= Beginning of Section =

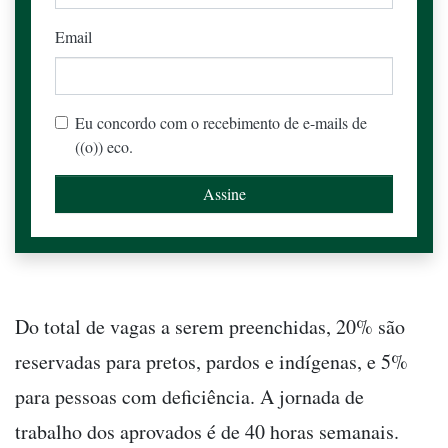
Email
Eu concordo com o recebimento de e-mails de
((o)) eco.
Do total de vagas a serem preenchidas, 20% são
reservadas para pretos, pardos e indígenas, e 5%
para pessoas com deficiência. A jornada de
trabalho dos aprovados é de 40 horas semanais.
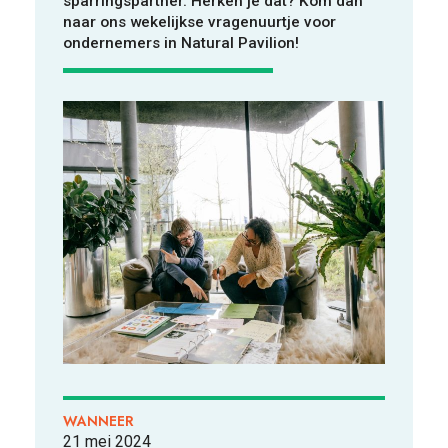
sparringspartner. Herken je dat? Kom dan
VOOR WIE
naar ons wekelijkse vragenuurtje voor
ondernemers in Natural Pavilion!
ONTDEKKEN
OVER
WANNEER
21 mei 2024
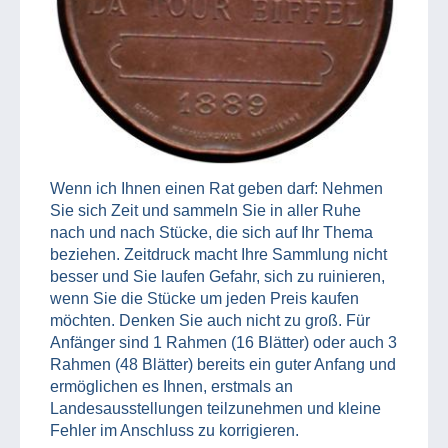
Wenn ich Ihnen einen Rat geben darf: Nehmen
Sie sich Zeit und sammeln Sie in aller Ruhe
nach und nach Stücke, die sich auf Ihr Thema
beziehen. Zeitdruck macht Ihre Sammlung nicht
besser und Sie laufen Gefahr, sich zu ruinieren,
wenn Sie die Stücke um jeden Preis kaufen
möchten. Denken Sie auch nicht zu groß. Für
Anfänger sind 1 Rahmen (16 Blätter) oder auch 3
Rahmen (48 Blätter) bereits ein guter Anfang und
ermöglichen es Ihnen, erstmals an
Landesausstellungen teilzunehmen und kleine
Fehler im Anschluss zu korrigieren.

= End of Section =

AIM OF THE TASK = Everything from the line containing "Rahmen (48 Blätter)" to the bottom of the listing is to be set down exactly; leave out all other lines.

WRITTEN ANSWER =
Rahmen (48 Blätter) bereits ein guter Anfang und
ermöglichen es Ihnen, erstmals an
Landesausstellungen teilzunehmen und kleine
Fehler im Anschluss zu korrigieren.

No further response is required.